The qualifications for the “black card” (officially called the Centurion card) from American Express have changed slightly since the card first came out in 1999, but they’ve always been strict. Let’s take a look at what’s currently required for 2014 if you want to get this credit card.
The Annual Fee
When the card first came out, the annual fee was “only” $1,000. Since then, AmEx raised the annual fee all the way up to $2,500. In addition, they’ve now tacked on a $7,500 so-called “initiation fee” just to get the card. The early Centurion card members are lucky – some are rumored to still be paying a $1,000 annual fee. Why? Well, it’s a common practice in the credit card industry to lock in your original terms (future annual fee increases won’t apply to you). Now, I bet those early card members are happy they got the card for “only” a thousand bucks, right?
The Centurion has gone back and forth from being invite only to open application.
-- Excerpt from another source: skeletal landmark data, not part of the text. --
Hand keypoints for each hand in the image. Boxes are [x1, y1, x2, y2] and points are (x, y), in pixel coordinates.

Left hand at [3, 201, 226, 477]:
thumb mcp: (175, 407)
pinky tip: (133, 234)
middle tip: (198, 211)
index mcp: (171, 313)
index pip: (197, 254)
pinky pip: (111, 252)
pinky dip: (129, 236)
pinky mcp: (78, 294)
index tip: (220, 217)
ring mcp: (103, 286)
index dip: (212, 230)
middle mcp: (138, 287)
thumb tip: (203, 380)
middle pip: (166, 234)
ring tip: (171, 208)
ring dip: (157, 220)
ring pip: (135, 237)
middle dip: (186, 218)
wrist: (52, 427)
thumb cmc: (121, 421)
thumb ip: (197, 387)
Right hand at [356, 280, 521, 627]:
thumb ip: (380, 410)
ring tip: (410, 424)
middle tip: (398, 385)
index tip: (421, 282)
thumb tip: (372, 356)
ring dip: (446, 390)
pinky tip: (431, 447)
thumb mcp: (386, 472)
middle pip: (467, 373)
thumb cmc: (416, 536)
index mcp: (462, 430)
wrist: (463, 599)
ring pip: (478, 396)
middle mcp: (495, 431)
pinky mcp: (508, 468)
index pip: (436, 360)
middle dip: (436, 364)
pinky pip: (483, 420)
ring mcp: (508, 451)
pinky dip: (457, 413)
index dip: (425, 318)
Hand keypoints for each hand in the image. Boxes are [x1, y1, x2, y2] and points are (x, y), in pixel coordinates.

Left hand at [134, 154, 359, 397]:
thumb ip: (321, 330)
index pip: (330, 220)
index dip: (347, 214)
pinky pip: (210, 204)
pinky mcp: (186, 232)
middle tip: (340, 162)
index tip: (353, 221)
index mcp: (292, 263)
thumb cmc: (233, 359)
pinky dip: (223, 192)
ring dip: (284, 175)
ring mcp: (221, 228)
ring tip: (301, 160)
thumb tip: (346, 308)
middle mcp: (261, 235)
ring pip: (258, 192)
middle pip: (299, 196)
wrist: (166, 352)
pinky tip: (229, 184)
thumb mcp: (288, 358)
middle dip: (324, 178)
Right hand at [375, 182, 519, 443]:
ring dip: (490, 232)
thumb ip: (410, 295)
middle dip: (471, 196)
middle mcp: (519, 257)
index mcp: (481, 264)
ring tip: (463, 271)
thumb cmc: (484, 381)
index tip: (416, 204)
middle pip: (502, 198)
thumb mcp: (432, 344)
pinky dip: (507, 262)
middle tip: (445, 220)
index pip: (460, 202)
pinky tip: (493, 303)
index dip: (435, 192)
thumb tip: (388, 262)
Currently, it is back to being invite only, but I’m sure if you qualified and were willing to pay the fee, you could get them to give you one. When the card first hit the scene, it was issued to a few thousand people (celebrities, business moguls, etc). Although the American Express black card requirements have grown tighter recently, that hasn’t stopped the card member base from ballooning. According to to some creative detective work a couple years back, it’s now estimated that possibly up to 100,000 people worldwide have the card. It’s estimated that anywhere from 20 percent to 40 percent of those card members are based in the United States.
The American Express black card qualifications include spending $250,000 in a given year on another AmEx card. That means you must have an existing AmEx card for one year or more, and spend (and pay off) at least $250,000 over the course of a year. Once you do that, you meet the spending requirement. There has been talk of keeping the card exclusive by increasing that requirement to $500,000 or even a $1 million, plus requiring that amount to be spent every year.
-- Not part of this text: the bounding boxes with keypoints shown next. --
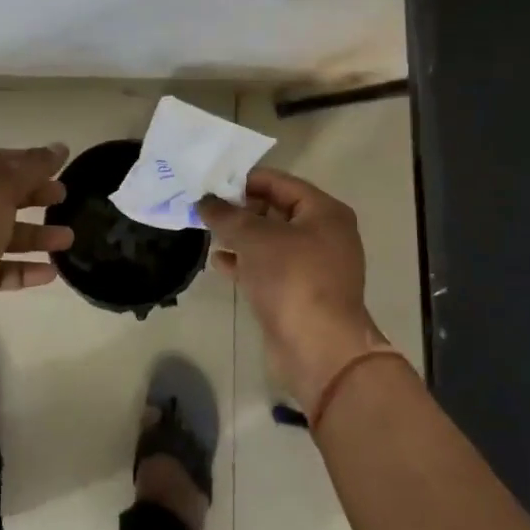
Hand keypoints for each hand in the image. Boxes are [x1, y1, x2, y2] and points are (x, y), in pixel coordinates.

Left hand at [0, 144, 74, 297]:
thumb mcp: (1, 188)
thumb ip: (32, 168)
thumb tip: (59, 147)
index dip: (26, 160)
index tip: (57, 166)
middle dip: (33, 196)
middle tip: (63, 197)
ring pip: (2, 235)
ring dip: (36, 236)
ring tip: (68, 239)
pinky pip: (0, 269)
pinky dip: (24, 269)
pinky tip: (50, 272)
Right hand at [198, 167, 388, 407]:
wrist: (319, 348)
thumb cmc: (292, 279)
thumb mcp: (254, 238)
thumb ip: (226, 215)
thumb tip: (204, 201)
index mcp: (324, 212)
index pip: (280, 182)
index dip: (245, 180)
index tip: (212, 182)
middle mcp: (325, 234)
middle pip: (276, 210)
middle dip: (241, 209)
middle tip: (205, 207)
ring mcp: (314, 266)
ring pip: (271, 241)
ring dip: (241, 236)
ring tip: (208, 231)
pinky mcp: (301, 293)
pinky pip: (270, 267)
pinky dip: (246, 262)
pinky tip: (219, 262)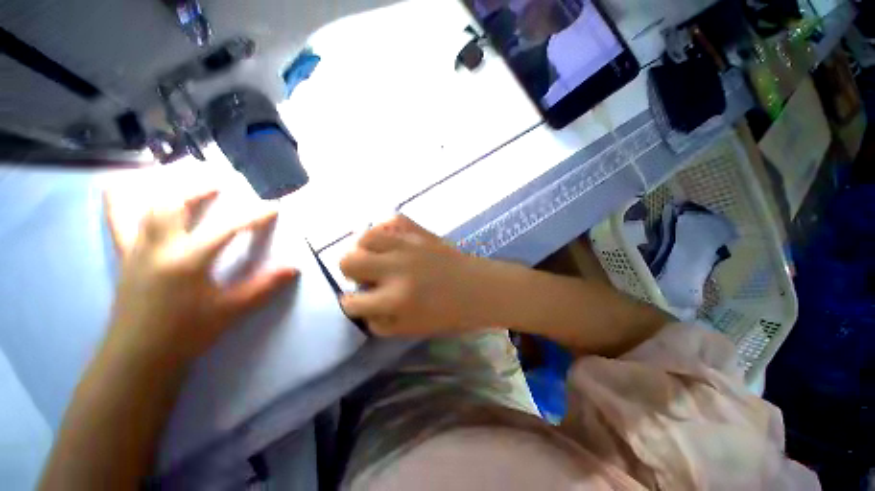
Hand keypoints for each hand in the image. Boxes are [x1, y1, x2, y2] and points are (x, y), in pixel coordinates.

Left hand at [103, 189, 297, 370]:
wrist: (139, 356)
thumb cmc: (187, 333)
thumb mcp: (231, 310)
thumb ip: (263, 286)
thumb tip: (294, 268)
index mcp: (188, 260)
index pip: (227, 227)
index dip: (254, 215)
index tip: (274, 206)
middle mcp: (159, 247)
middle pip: (175, 204)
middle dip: (200, 189)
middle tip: (221, 186)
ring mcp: (137, 250)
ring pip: (145, 207)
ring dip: (168, 190)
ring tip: (185, 185)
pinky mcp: (125, 257)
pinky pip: (118, 221)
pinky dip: (121, 200)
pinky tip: (125, 188)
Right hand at [339, 215, 495, 336]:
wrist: (478, 289)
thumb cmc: (447, 314)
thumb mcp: (409, 329)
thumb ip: (378, 320)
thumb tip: (360, 304)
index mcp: (395, 299)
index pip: (352, 302)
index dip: (351, 304)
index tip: (358, 302)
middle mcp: (397, 268)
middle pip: (348, 260)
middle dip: (351, 272)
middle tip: (366, 277)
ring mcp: (409, 244)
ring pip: (365, 236)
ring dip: (365, 249)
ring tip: (376, 257)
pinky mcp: (421, 231)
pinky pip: (393, 219)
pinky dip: (386, 229)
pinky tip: (391, 240)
You would think with such a drastic fee increase, that the benefits must have improved, right? Well, think again. Many feel the concierge has greatly deteriorated the past few years. In fact, I have read a number of forum posts by cardmembers who have canceled or downgraded to the American Express Platinum (with a $450 fee) because they said the Centurion was no longer worth anywhere close to the annual fee.
Personally, I feel there was only one benefit which really made it worth the price; they used to offer free first-class upgrades on domestic flights. So you could buy a coach ticket and automatically get bumped to first class for free if there was availability. However they got rid of that benefit years ago. With the reported dwindling benefits, it makes one wonder why people bother with the black card at all. Other than the prestige and status that comes with it, there’s no point in paying more for less benefits.